## WHAT IS REQUIRED
Copy the text lines of these records word for word, in their original order, and leave out the picture markers.

## RECORDS
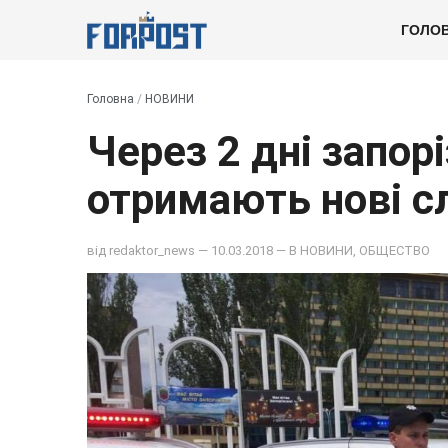
ГОЛО
Головна
/
НОВИНИ
Через 2 дні запор
отримають нові с
від
redaktor_news
— 10.03.2018 — В
НОВИНИ
,
ОБЩЕСТВО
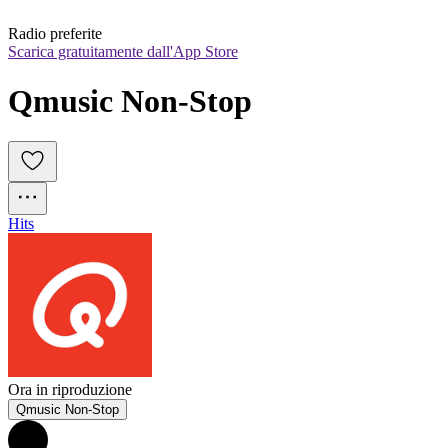
Radio preferite
Scarica gratuitamente dall'App Store
Qmusic Non-Stop
Hits
Ora in riproduzione
Qmusic Non-Stop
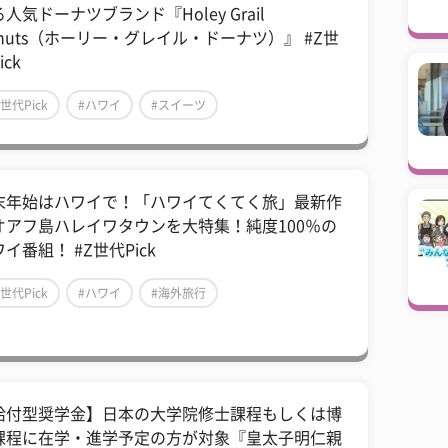
人気ドーナツブランド『Holey Grail
onuts（ホーリー・グレイル・ドーナツ）』 #Z世
ick
Z世代Pick
#ハワイ
#スイーツ
末年始はハワイで！「ハワイてくてく旅」最新作
オアフ島ハレイワタウンを大特集！純度100％の
イ番組！ #Z世代Pick
Z世代Pick
#ハワイ
#海外旅行
給付型奨学金】日本の大学院修士課程もしくは博
課程に在学・進学予定の方が対象『皇太子明仁親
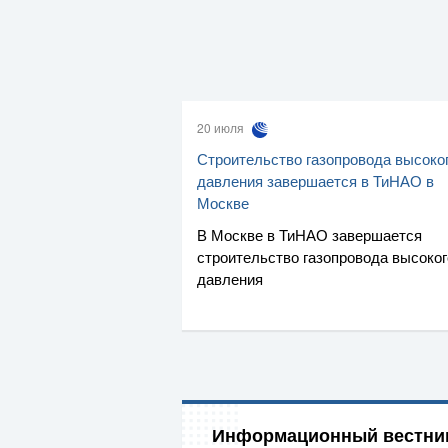
20 июля
Строительство газопровода высоко
давления завершается в ТиНАО в
Москве
В Москве в ТиНАО завершается
строительство газопровода высоког
давления
Информационный вестни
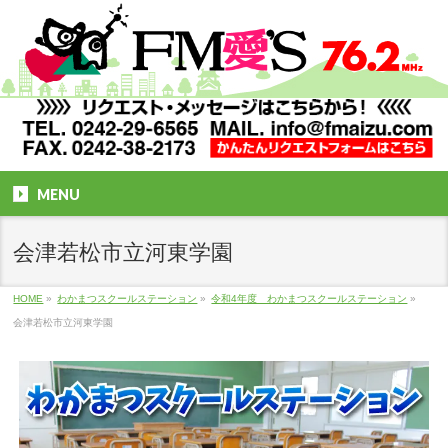
MENU
会津若松市立河東学園
HOME
»
わかまつスクールステーション
»
令和4年度 わかまつスクールステーション
»
会津若松市立河東学園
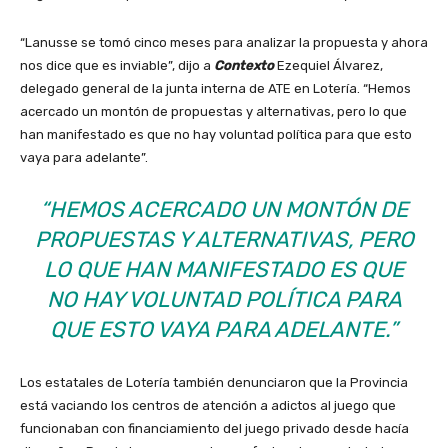
“Lanusse se tomó cinco meses para analizar la propuesta y ahora
nos dice que es inviable”, dijo a
Contexto
Ezequiel Álvarez,
delegado general de la junta interna de ATE en Lotería. “Hemos
acercado un montón de propuestas y alternativas, pero lo que
han manifestado es que no hay voluntad política para que esto
vaya para adelante”.
“HEMOS ACERCADO UN MONTÓN DE
PROPUESTAS Y ALTERNATIVAS, PERO
LO QUE HAN MANIFESTADO ES QUE
NO HAY VOLUNTAD POLÍTICA PARA
QUE ESTO VAYA PARA ADELANTE.”
Los estatales de Lotería también denunciaron que la Provincia
está vaciando los centros de atención a adictos al juego que
funcionaban con financiamiento del juego privado desde hacía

## REPLY TO THE TASK
ГОЛО
Головна
/
НОВИНИ
Через 2 дні запор
отримають нові с
від
redaktor_news
— 10.03.2018 — В
НОВИНИ
,
ОБЩЕСТВО
Radio preferite
Scarica gratuitamente dall'App Store
Qmusic Non-Stop
Hits
Ora in riproduzione
Qmusic Non-Stop
人気ドーナツブランド『Holey Grail
onuts（ホーリー・グレイル・ドーナツ）』 #Z世
ick
Z世代Pick
#ハワイ
#スイーツ
末年始はハワイで！「ハワイてくてく旅」最新作
オアフ島ハレイワタウンを大特集！純度100％の
イ番組！ #Z世代Pick
Z世代Pick
#ハワイ
#海外旅行
給付型奨学金】日本の大学院修士課程もしくは博
課程に在学・進学予定の方が対象『皇太子明仁親
20 июля
Строительство газопровода высоко
давления завершается в ТиНАО в
Москве
В Москве в ТиНАО завершается
строительство газопровода высоког
давления
Информационный вестни
MENU
会津若松市立河東学園
HOME
»
わかまつスクールステーション
»
令和4年度 わかまつスクールステーション
»
会津若松市立河東学園
“Lanusse se tomó cinco meses para analizar la propuesta y ahora
nos dice que es inviable”, dijo a
Contexto
Ezequiel Álvarez,
delegado general de la junta interna de ATE en Lotería. “Hemos
acercado un montón de propuestas y alternativas, pero lo que
han manifestado es que no hay voluntad política para que esto
vaya para adelante”.
“HEMOS ACERCADO UN MONTÓN DE
PROPUESTAS Y ALTERNATIVAS, PERO
LO QUE HAN MANIFESTADO ES QUE
NO HAY VOLUNTAD POLÍTICA PARA
QUE ESTO VAYA PARA ADELANTE.”
Los estatales de Lotería también denunciaron que la Provincia
está vaciando los centros de atención a adictos al juego que
funcionaban con financiamiento del juego privado desde hacía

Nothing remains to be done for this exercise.